## WHAT IS EXPECTED
Copy the stretch of the Kafka text from "Delays or performance" through "to the broker.", swapping "order service" for "checkout service" wherever it appears.

BEGIN TEXT UNDER STUDY

Kafka

tools

container

kafka

Kafka

Message Broker

A message broker is a middleware layer that enables systems to communicate by exchanging data asynchronously. It relies on a queue-based architecture to decouple producers and consumers, allowing each to operate independently without requiring real-time interaction.

Challenges with a tightly coupled (synchronous) approach:

drawing

When the notification service becomes unavailable, errors propagate directly to the order service, potentially disrupting its operation.
Performance bottlenecks in the notification service can degrade the responsiveness of the order service.
Introducing a new service that requires the same data from the order service typically necessitates code changes in the order service itself.
The overall flow is tightly bound to execution order, creating dependencies that limit flexibility and scalability.

Advantages of an asynchronous, decoupled architecture:

drawing

The order service remains operational even if the notification service is temporarily unavailable.
Delays or performance issues in downstream services do not impact the order service’s throughput.
New consumers can be introduced without modifying the order service, reducing engineering overhead and risk.
Services operate independently, enabling an event-driven flow that removes strict execution dependencies and improves system resilience.

drawing

Components

A typical message broker setup consists of three core components:

Producer: The source system that creates and publishes messages to the broker.
Message Broker: The intermediary that ingests messages from producers, manages them within queues, and routes them to the appropriate consumers.
Consumer: The receiving system that pulls messages from the broker and processes them according to its logic.

drawing

Distributed Log

drawing

Queue-based approach

Messages are stored in a queue and processed in FIFO (First In, First Out) order.
Once a consumer receives and acknowledges a message, it is removed from the queue.
Memory usage remains relatively low, as only unprocessed messages are retained.
Each message is consumed by a single consumer, meaning it cannot be re-read or shared across multiple consumers from the same queue.

drawing

Log-based approach

Messages are persisted in an append-only, sequential log.
Each event is tagged with a sequence number or timestamp to preserve ordering.

END TEXT UNDER STUDY
BEGIN RECORD EXTRACTS

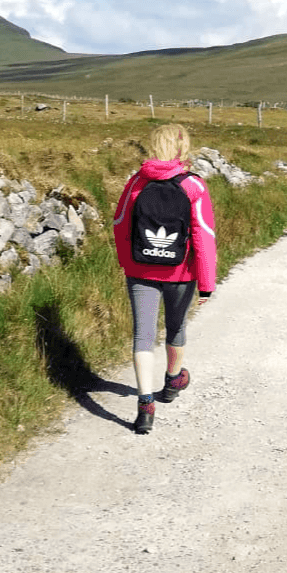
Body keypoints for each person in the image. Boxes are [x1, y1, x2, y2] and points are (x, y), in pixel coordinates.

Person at [111, 123, 217, 434]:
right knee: (176, 327)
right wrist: (207, 283)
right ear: (183, 147)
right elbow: (204, 236)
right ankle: (173, 380)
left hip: (140, 270)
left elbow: (119, 223)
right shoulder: (194, 186)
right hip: (180, 272)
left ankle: (145, 406)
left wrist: (126, 261)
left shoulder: (136, 183)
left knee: (143, 336)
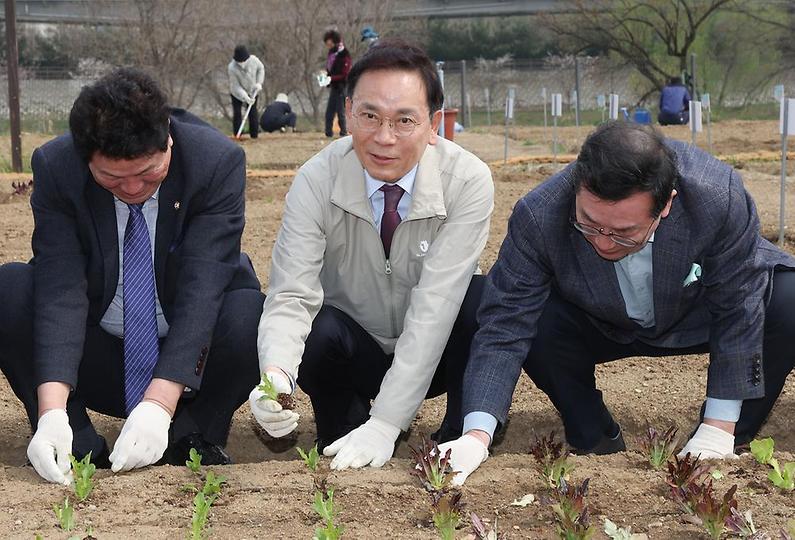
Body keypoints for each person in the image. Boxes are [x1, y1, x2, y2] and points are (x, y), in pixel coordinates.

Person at [439, 121, 795, 485]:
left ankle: (724, 437)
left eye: (625, 233)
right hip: (596, 317)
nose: (605, 243)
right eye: (590, 224)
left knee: (788, 300)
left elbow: (738, 304)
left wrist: (718, 427)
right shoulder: (539, 214)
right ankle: (594, 436)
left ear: (666, 205)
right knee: (530, 316)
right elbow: (505, 323)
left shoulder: (717, 196)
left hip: (696, 311)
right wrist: (476, 435)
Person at [0, 68, 264, 484]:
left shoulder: (215, 163)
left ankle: (190, 434)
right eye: (111, 178)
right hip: (97, 350)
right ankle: (71, 437)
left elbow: (203, 286)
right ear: (86, 159)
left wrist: (159, 404)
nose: (132, 188)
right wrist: (51, 412)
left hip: (190, 356)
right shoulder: (58, 166)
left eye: (147, 172)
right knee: (10, 290)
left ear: (168, 141)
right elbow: (60, 287)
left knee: (250, 314)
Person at [249, 39, 494, 471]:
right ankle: (341, 423)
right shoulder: (316, 179)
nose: (384, 138)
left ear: (433, 124)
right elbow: (291, 294)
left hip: (435, 354)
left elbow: (436, 307)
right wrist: (277, 377)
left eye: (404, 120)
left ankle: (453, 432)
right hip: (352, 347)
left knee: (481, 301)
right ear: (347, 113)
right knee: (319, 327)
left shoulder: (468, 181)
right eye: (369, 116)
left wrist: (387, 422)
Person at [228, 45, 265, 138]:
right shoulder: (232, 68)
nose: (242, 63)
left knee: (253, 111)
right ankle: (237, 134)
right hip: (237, 94)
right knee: (237, 113)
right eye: (239, 62)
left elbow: (261, 69)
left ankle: (254, 135)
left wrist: (259, 83)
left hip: (253, 90)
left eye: (243, 61)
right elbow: (235, 86)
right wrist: (245, 97)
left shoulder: (254, 60)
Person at [323, 29, 352, 138]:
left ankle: (343, 132)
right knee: (329, 111)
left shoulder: (344, 54)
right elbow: (329, 68)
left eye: (329, 43)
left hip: (342, 86)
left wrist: (331, 78)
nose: (328, 46)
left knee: (341, 111)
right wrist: (326, 76)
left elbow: (345, 74)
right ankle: (328, 132)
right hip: (334, 86)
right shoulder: (331, 54)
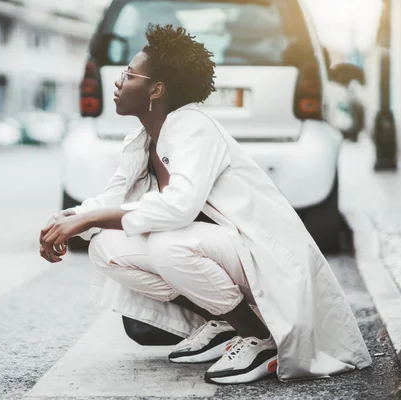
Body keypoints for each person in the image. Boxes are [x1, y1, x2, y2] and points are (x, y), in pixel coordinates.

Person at [39, 24, 372, 384]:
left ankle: (257, 336)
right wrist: (71, 219)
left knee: (169, 243)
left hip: (262, 256)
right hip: (224, 254)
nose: (118, 82)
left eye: (129, 75)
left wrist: (90, 218)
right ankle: (225, 326)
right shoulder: (142, 140)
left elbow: (177, 208)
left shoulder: (193, 127)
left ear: (157, 89)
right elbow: (112, 198)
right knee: (106, 247)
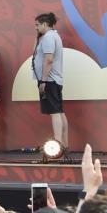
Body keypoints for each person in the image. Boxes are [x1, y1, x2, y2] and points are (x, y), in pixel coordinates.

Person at [33, 12, 69, 149]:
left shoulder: (48, 38)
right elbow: (36, 54)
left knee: (55, 113)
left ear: (44, 24)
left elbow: (49, 59)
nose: (36, 28)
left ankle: (58, 144)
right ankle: (64, 144)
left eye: (37, 25)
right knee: (59, 111)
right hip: (54, 80)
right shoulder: (52, 36)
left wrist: (43, 81)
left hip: (49, 80)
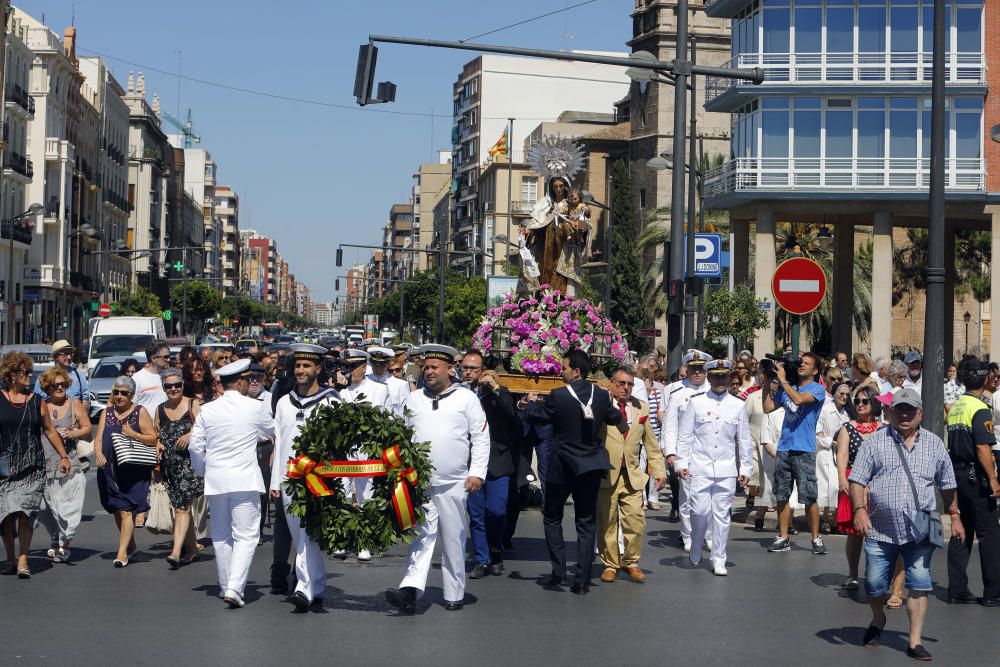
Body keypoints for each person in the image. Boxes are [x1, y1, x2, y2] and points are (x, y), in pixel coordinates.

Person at [849, 388, 961, 661]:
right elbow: (857, 480)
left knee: (920, 584)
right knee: (875, 584)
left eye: (910, 409)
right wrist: (859, 510)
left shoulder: (935, 444)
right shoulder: (875, 442)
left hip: (923, 524)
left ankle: (914, 641)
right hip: (880, 526)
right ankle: (878, 618)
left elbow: (947, 484)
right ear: (890, 412)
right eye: (900, 409)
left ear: (920, 413)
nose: (905, 414)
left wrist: (955, 516)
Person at [385, 345, 489, 613]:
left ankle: (454, 592)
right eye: (426, 367)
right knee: (421, 536)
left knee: (453, 538)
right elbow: (401, 436)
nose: (429, 372)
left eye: (434, 367)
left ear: (449, 370)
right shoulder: (414, 399)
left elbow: (480, 437)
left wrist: (476, 471)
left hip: (454, 482)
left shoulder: (466, 399)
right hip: (419, 483)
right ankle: (409, 591)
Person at [522, 349, 622, 595]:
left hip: (562, 466)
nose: (561, 372)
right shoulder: (600, 396)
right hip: (589, 466)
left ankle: (558, 574)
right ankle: (582, 581)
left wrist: (526, 403)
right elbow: (615, 417)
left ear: (576, 371)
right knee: (586, 522)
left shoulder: (558, 395)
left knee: (552, 517)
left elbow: (540, 416)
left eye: (564, 368)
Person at [189, 359, 276, 608]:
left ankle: (226, 584)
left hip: (216, 480)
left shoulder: (208, 410)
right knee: (246, 536)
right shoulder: (254, 407)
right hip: (245, 479)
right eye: (247, 381)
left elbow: (196, 446)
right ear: (240, 382)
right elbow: (272, 430)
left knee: (221, 535)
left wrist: (203, 469)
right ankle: (235, 587)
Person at [270, 344, 340, 611]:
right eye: (298, 365)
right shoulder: (285, 402)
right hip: (289, 479)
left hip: (318, 478)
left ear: (318, 369)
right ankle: (317, 582)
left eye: (306, 366)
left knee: (307, 532)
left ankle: (303, 587)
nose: (300, 370)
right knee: (302, 535)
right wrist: (275, 482)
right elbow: (279, 443)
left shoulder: (331, 400)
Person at [677, 360, 752, 576]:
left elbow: (744, 440)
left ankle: (719, 558)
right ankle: (697, 542)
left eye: (724, 377)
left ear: (729, 378)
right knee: (699, 511)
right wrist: (682, 462)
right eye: (716, 377)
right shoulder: (696, 402)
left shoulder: (737, 405)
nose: (720, 381)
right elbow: (685, 435)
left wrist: (745, 469)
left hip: (726, 469)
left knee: (721, 515)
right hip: (699, 467)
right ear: (709, 378)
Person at [0, 352, 71, 578]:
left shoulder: (36, 401)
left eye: (30, 372)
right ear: (11, 375)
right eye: (25, 373)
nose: (30, 376)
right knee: (6, 515)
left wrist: (63, 455)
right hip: (4, 467)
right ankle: (10, 556)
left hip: (32, 467)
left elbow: (49, 430)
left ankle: (22, 559)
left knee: (26, 512)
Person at [596, 366, 665, 583]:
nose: (626, 388)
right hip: (607, 474)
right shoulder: (601, 407)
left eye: (630, 384)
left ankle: (631, 562)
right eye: (621, 383)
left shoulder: (641, 408)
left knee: (636, 521)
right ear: (611, 384)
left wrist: (659, 471)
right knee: (607, 522)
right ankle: (610, 564)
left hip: (632, 476)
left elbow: (651, 444)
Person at [945, 358, 1000, 606]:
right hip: (975, 476)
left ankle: (957, 589)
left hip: (957, 475)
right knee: (989, 534)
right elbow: (982, 447)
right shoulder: (979, 408)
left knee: (961, 531)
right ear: (985, 379)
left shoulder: (957, 406)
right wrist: (993, 478)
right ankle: (993, 592)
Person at [763, 352, 827, 554]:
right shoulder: (788, 388)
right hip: (784, 448)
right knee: (782, 495)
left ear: (815, 370)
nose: (802, 366)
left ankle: (816, 538)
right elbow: (767, 407)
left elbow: (799, 400)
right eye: (801, 363)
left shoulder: (817, 389)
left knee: (809, 496)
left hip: (804, 450)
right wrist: (767, 380)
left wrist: (782, 381)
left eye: (806, 364)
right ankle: (783, 537)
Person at [462, 350, 517, 579]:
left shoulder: (498, 392)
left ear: (482, 370)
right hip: (470, 462)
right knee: (476, 514)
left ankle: (496, 548)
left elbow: (510, 415)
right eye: (465, 367)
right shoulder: (457, 393)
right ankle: (482, 560)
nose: (468, 372)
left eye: (473, 368)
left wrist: (494, 389)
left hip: (497, 462)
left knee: (496, 511)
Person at [93, 375, 159, 567]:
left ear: (131, 395)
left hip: (132, 470)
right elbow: (98, 438)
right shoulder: (108, 412)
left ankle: (121, 554)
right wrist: (98, 453)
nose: (119, 396)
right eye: (116, 392)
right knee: (116, 508)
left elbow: (153, 438)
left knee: (125, 511)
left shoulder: (140, 411)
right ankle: (131, 546)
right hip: (109, 468)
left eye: (124, 393)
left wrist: (134, 434)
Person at [36, 367, 92, 563]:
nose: (60, 388)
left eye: (62, 385)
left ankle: (64, 543)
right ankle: (54, 537)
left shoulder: (74, 403)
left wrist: (73, 433)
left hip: (69, 460)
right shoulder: (41, 404)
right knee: (44, 507)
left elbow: (86, 428)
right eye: (55, 385)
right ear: (47, 387)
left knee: (68, 507)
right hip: (43, 462)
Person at [662, 350, 713, 549]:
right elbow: (670, 426)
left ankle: (708, 535)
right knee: (687, 497)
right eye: (693, 368)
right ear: (687, 370)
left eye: (701, 368)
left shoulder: (715, 390)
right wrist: (670, 453)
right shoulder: (677, 392)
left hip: (709, 452)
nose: (697, 372)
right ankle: (688, 536)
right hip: (686, 453)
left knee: (708, 497)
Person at [835, 385, 882, 590]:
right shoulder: (847, 428)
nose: (860, 405)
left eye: (865, 401)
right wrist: (842, 479)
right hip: (853, 480)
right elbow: (842, 456)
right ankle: (853, 574)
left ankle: (876, 575)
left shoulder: (883, 428)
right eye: (857, 401)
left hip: (878, 482)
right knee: (854, 532)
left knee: (877, 532)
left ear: (874, 403)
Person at [155, 367, 203, 569]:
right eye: (169, 386)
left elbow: (203, 425)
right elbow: (156, 433)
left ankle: (175, 552)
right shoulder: (160, 409)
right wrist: (158, 444)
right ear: (164, 387)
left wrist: (190, 435)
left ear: (183, 385)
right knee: (182, 507)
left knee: (182, 508)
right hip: (170, 466)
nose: (173, 389)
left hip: (190, 465)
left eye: (177, 385)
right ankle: (191, 550)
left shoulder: (193, 403)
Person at [816, 380, 850, 534]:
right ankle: (824, 519)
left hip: (839, 453)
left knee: (837, 487)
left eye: (847, 395)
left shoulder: (846, 414)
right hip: (825, 452)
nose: (844, 397)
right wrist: (831, 441)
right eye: (841, 394)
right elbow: (817, 432)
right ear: (834, 394)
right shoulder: (825, 410)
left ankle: (835, 519)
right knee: (826, 488)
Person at [33, 340, 90, 410]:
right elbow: (38, 399)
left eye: (71, 354)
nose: (69, 357)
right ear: (56, 356)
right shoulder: (46, 376)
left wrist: (83, 413)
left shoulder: (78, 373)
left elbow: (85, 397)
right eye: (65, 354)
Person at [366, 346, 409, 417]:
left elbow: (405, 412)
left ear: (388, 364)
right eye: (375, 363)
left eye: (382, 364)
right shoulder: (364, 382)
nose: (378, 367)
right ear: (371, 363)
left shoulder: (401, 385)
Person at [132, 340, 170, 412]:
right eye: (166, 357)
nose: (168, 360)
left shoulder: (169, 376)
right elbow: (132, 405)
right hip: (144, 422)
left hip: (166, 422)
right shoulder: (137, 378)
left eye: (169, 356)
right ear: (153, 358)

END RECORD EXTRACTS

## SOLUTION BELOW
Delays or performance issues in downstream services do not impact the checkout service’s throughput.
New consumers can be introduced without modifying the checkout service, reducing engineering overhead and risk.
Services operate independently, enabling an event-driven flow that removes strict execution dependencies and improves system resilience.

drawing

Components

A typical message broker setup consists of three core components:

Producer: The source system that creates and publishes messages to the broker.